The notion of derivations corresponding to gene products would appear to be a useful one, since it formally establishes the analogies between parsing and gene expression, and between parse trees and gene structure, which are inherent in the first sample gene grammars given above. It also allows us to adapt the discussion to wider questions of the differential control of gene expression in different tissues and developmental stages.
For example, if we equate successful parsing with gene expression, we must concede that a substring that is a gene at one time may not be a gene at another. This is troublesome, unless we view genes in the context of the genome as a whole. If the genome is inherently ambiguous, then multiple global derivations could correspond to particular cell types at particular times and under particular conditions. Any given derivation may or may not call for the gene sub derivation in question.
From this viewpoint, it might be better to name the corresponding nonterminal expressed-gene rather than simply gene. Does this mean, though, that in any given fixed global state of differentiation, etc., genes and gene expression may yet be deterministic? For, at a local level the apparent ambiguity of overlapping genes, or of expressed vs. unexpressed genes, does not mean that such an ambiguity necessarily exists at any given time in the cell; there may be external, regulatory factors that “tip off” some cellular recognizer and thus specify one or the other of the available parses.
In this model there could be distant elements specifying such regulatory factors in an overall genomic language, acting against ambiguity that may otherwise be present within isolated segments. Indeed, grammar-based approaches have been proposed for simulating gene regulatory systems [Searls, 1988], and for modelling their genomic arrangement using.
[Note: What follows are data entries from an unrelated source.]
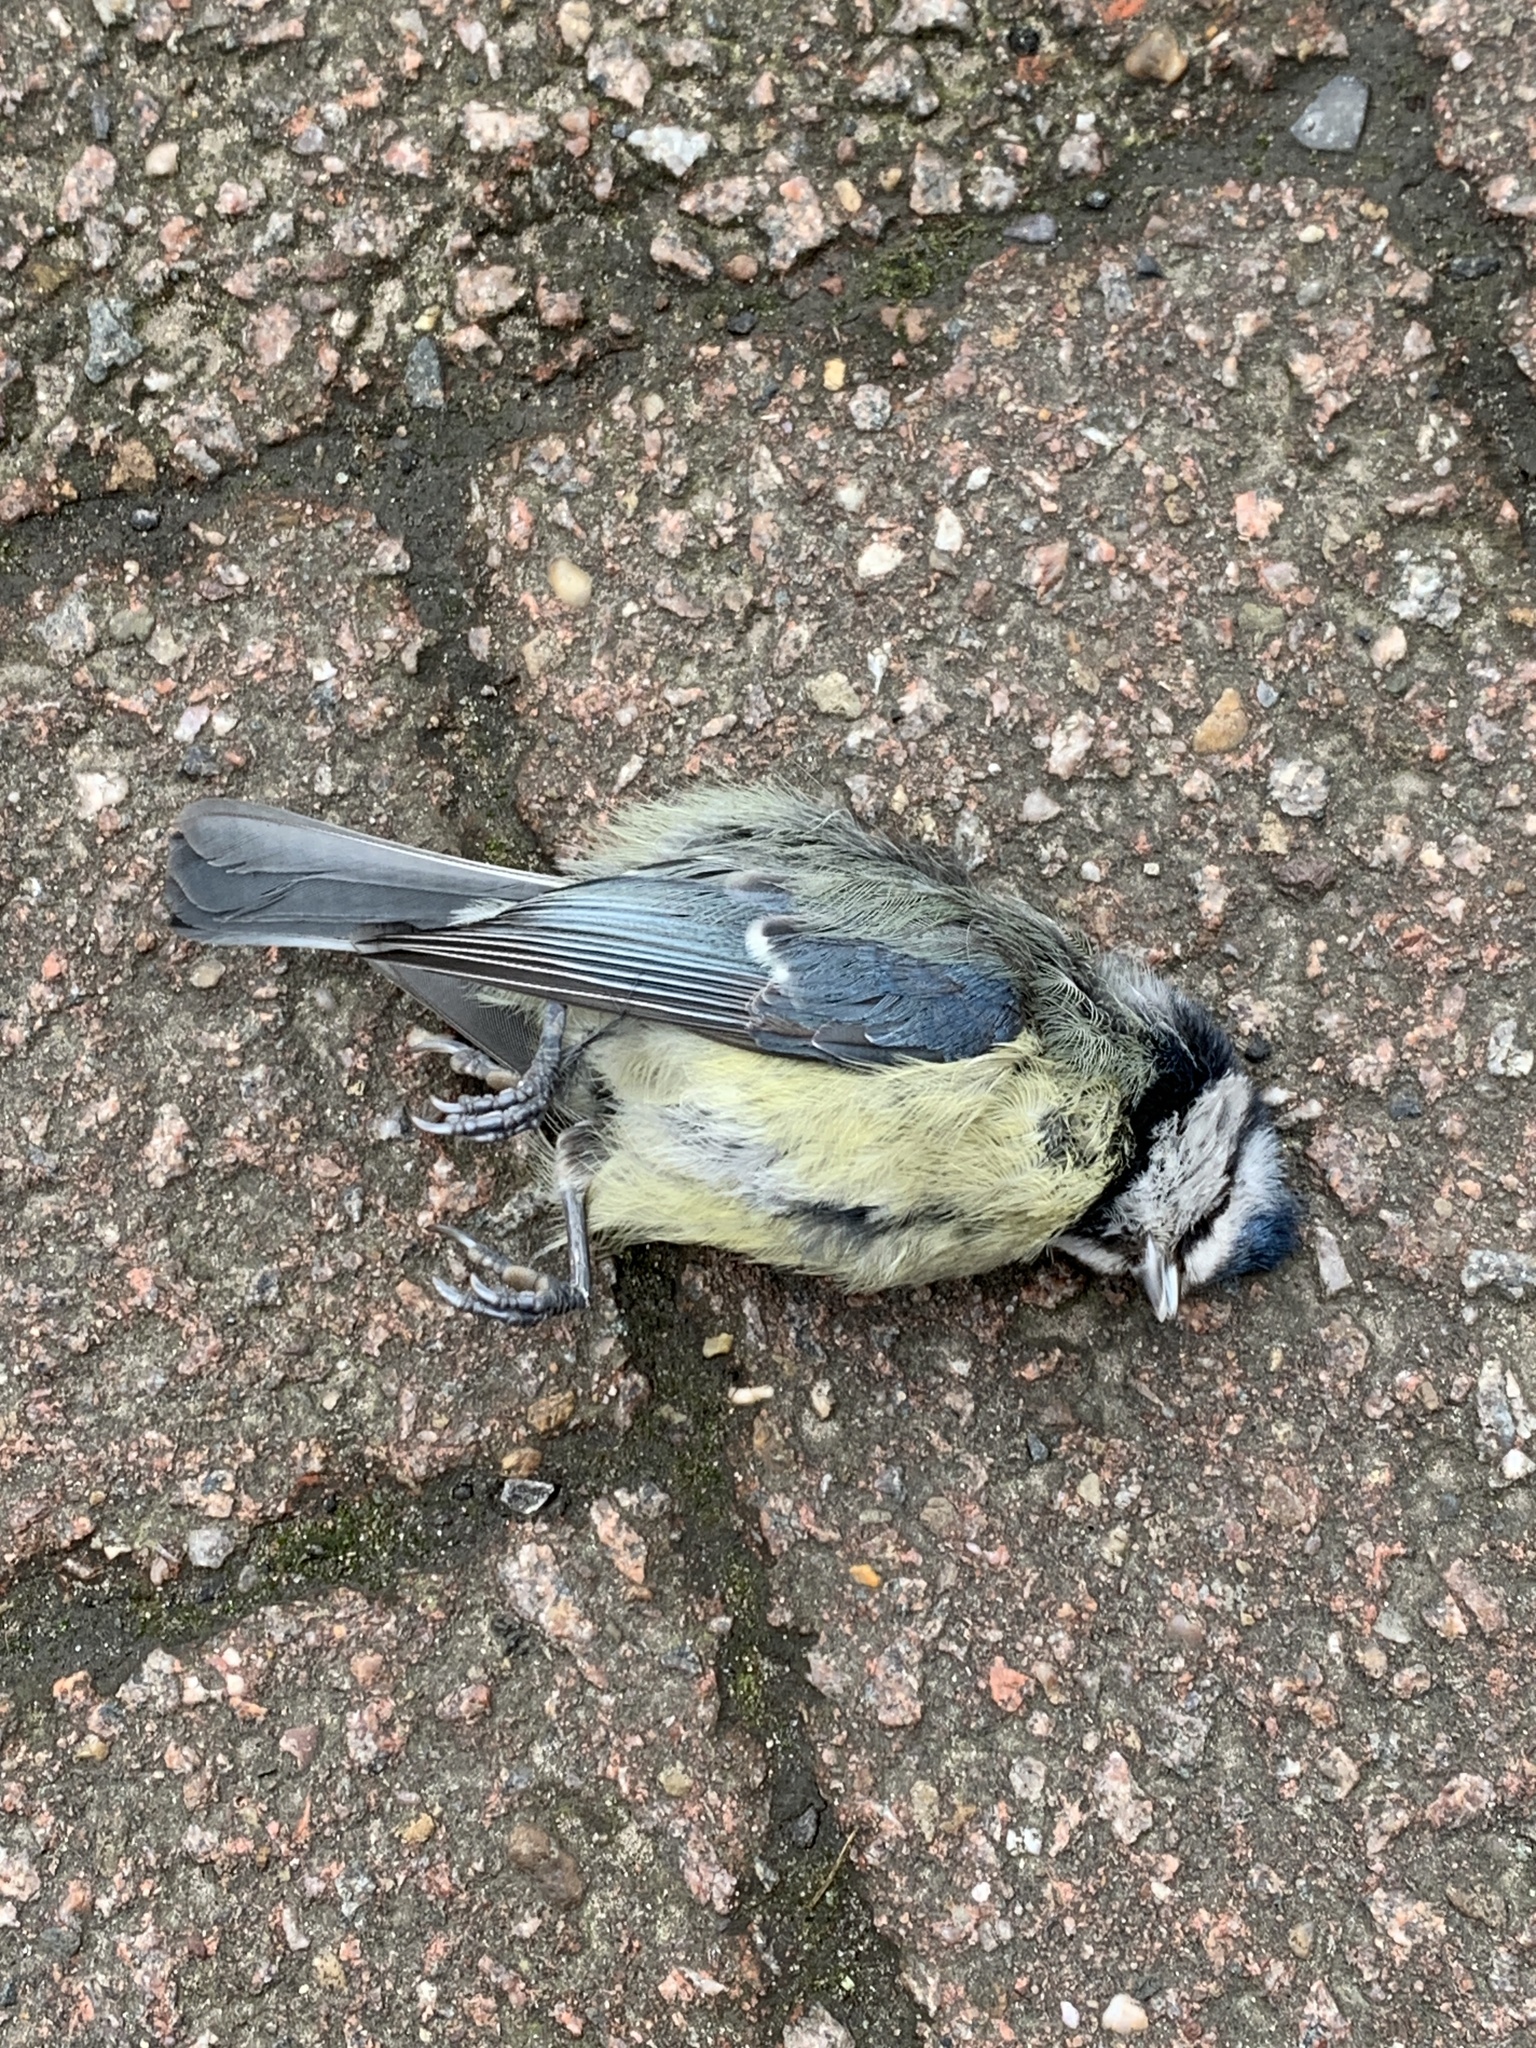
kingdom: Animalia
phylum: Chordata
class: Aves
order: Passeriformes
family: Paridae
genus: Cyanistes
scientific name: Cyanistes caeruleus
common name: Eurasian blue tit
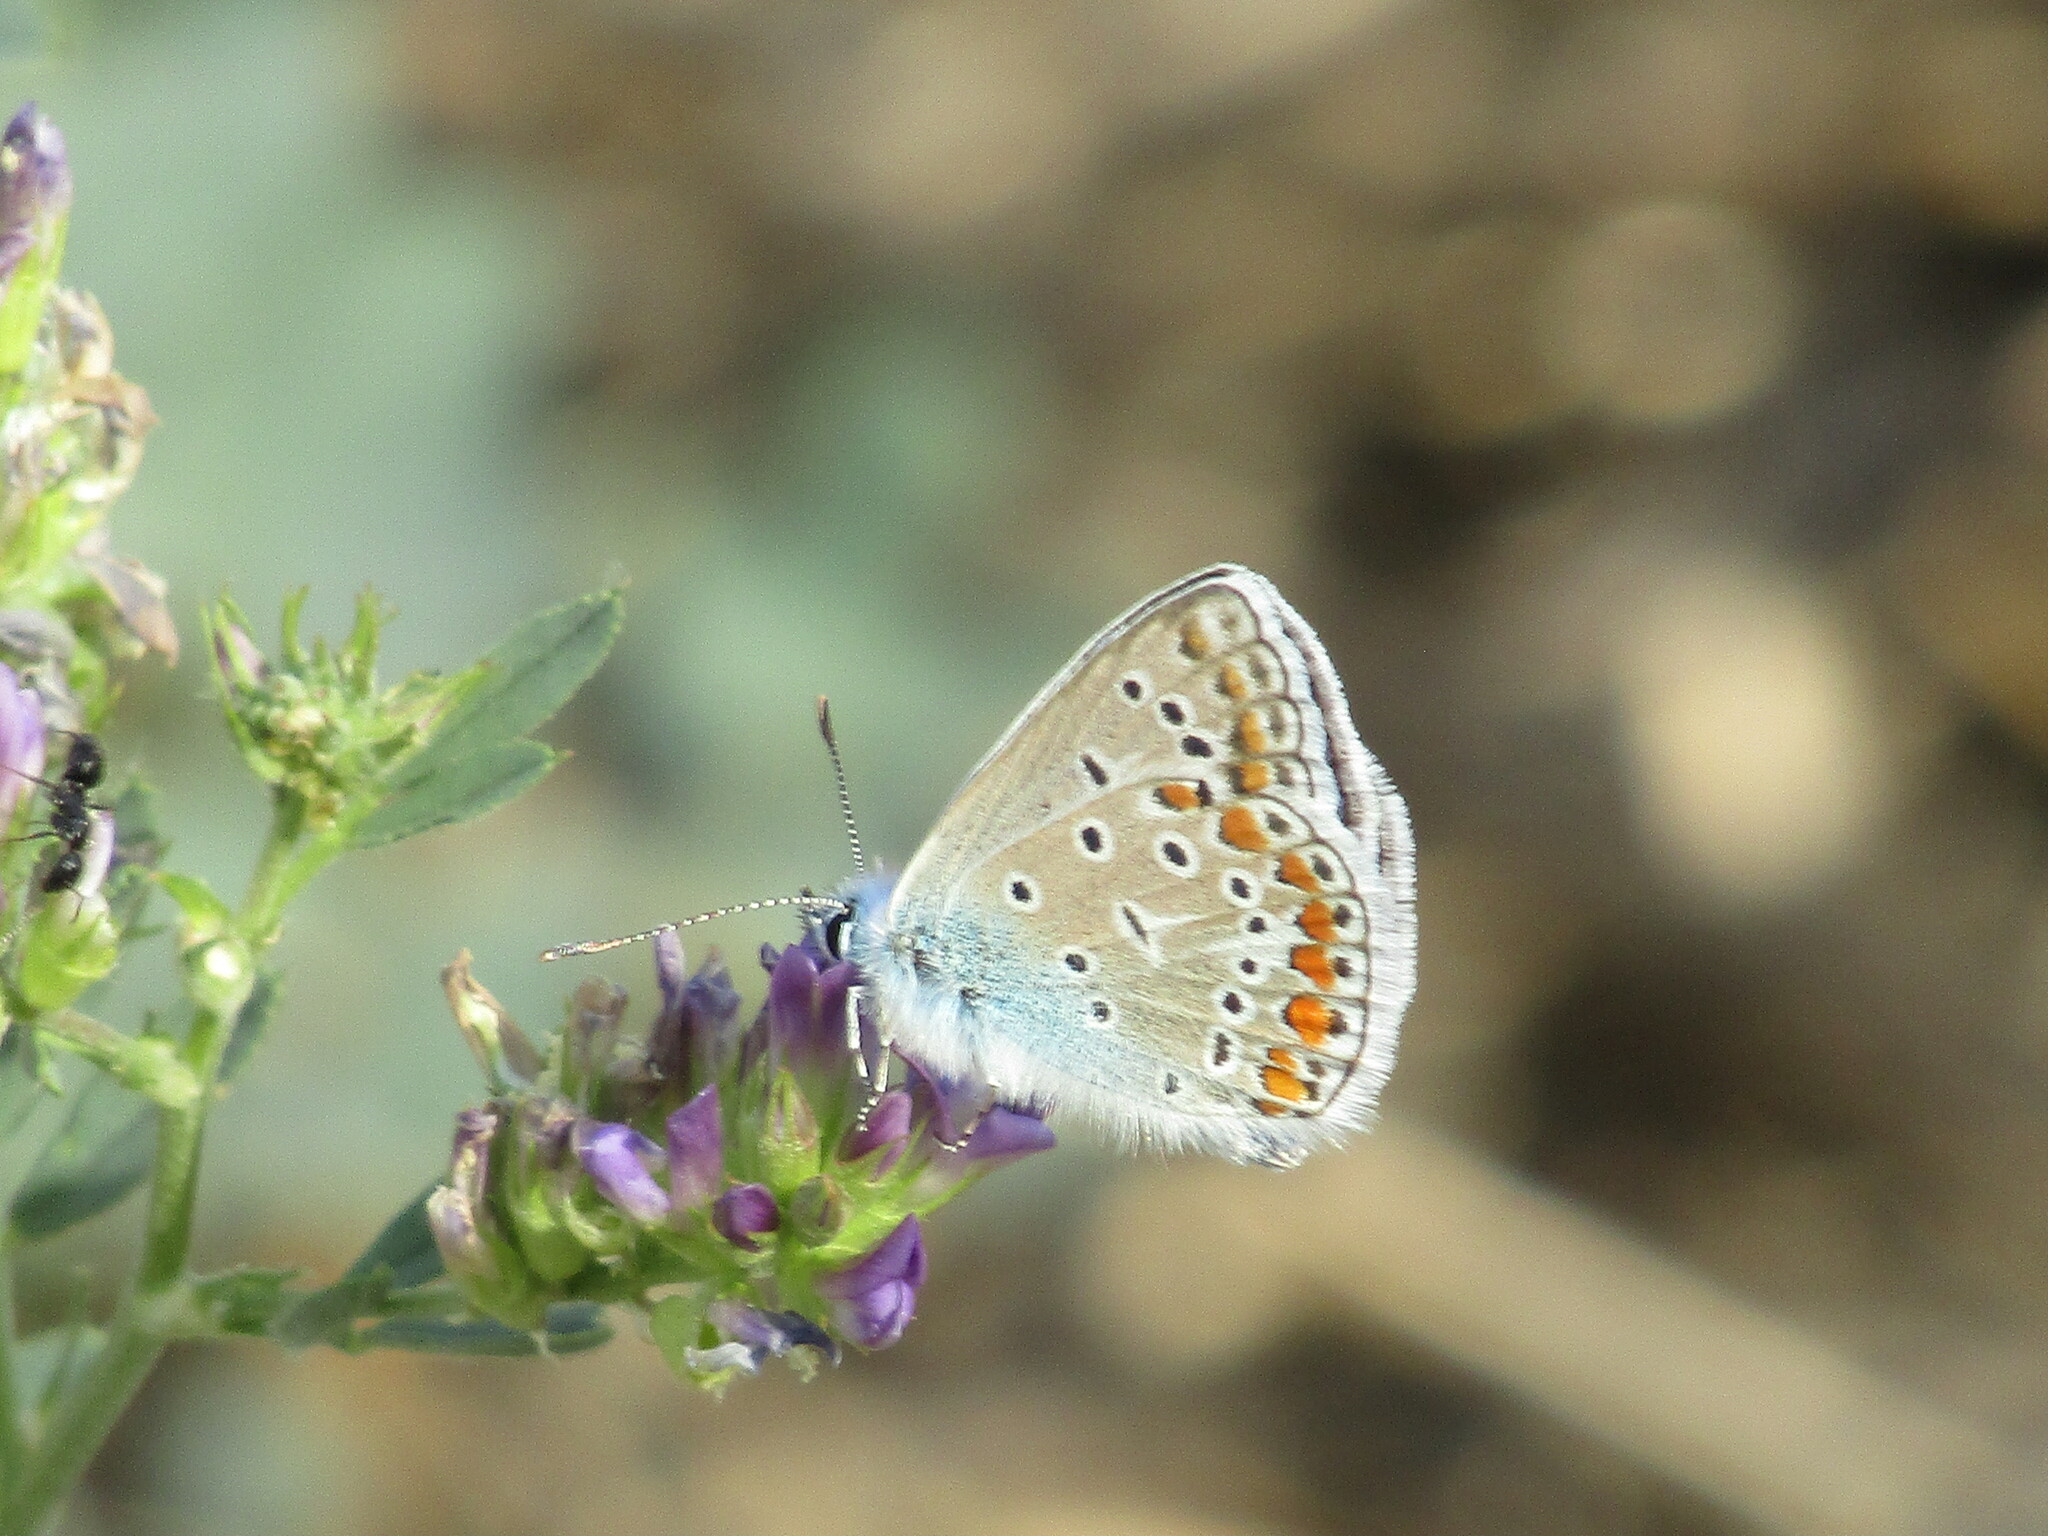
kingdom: Animalia
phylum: Arthropoda
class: Insecta
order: Lepidoptera
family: Lycaenidae
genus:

However, such mechanisms by and large exert their effects via exogenous elements (such as DNA-binding proteins) whose biochemical activity would seem to be necessarily “ambiguous,” if only at threshold levels.
It is difficult to imagine a language recognizer sophisticated enough to precisely simulate regulation that ultimately depends on the physical chemistry of molecules moving through a cell. Thus, whatever the cell might do to chart its fate deterministically, would seem to be inaccessible to any linguistic description of the genome out of context.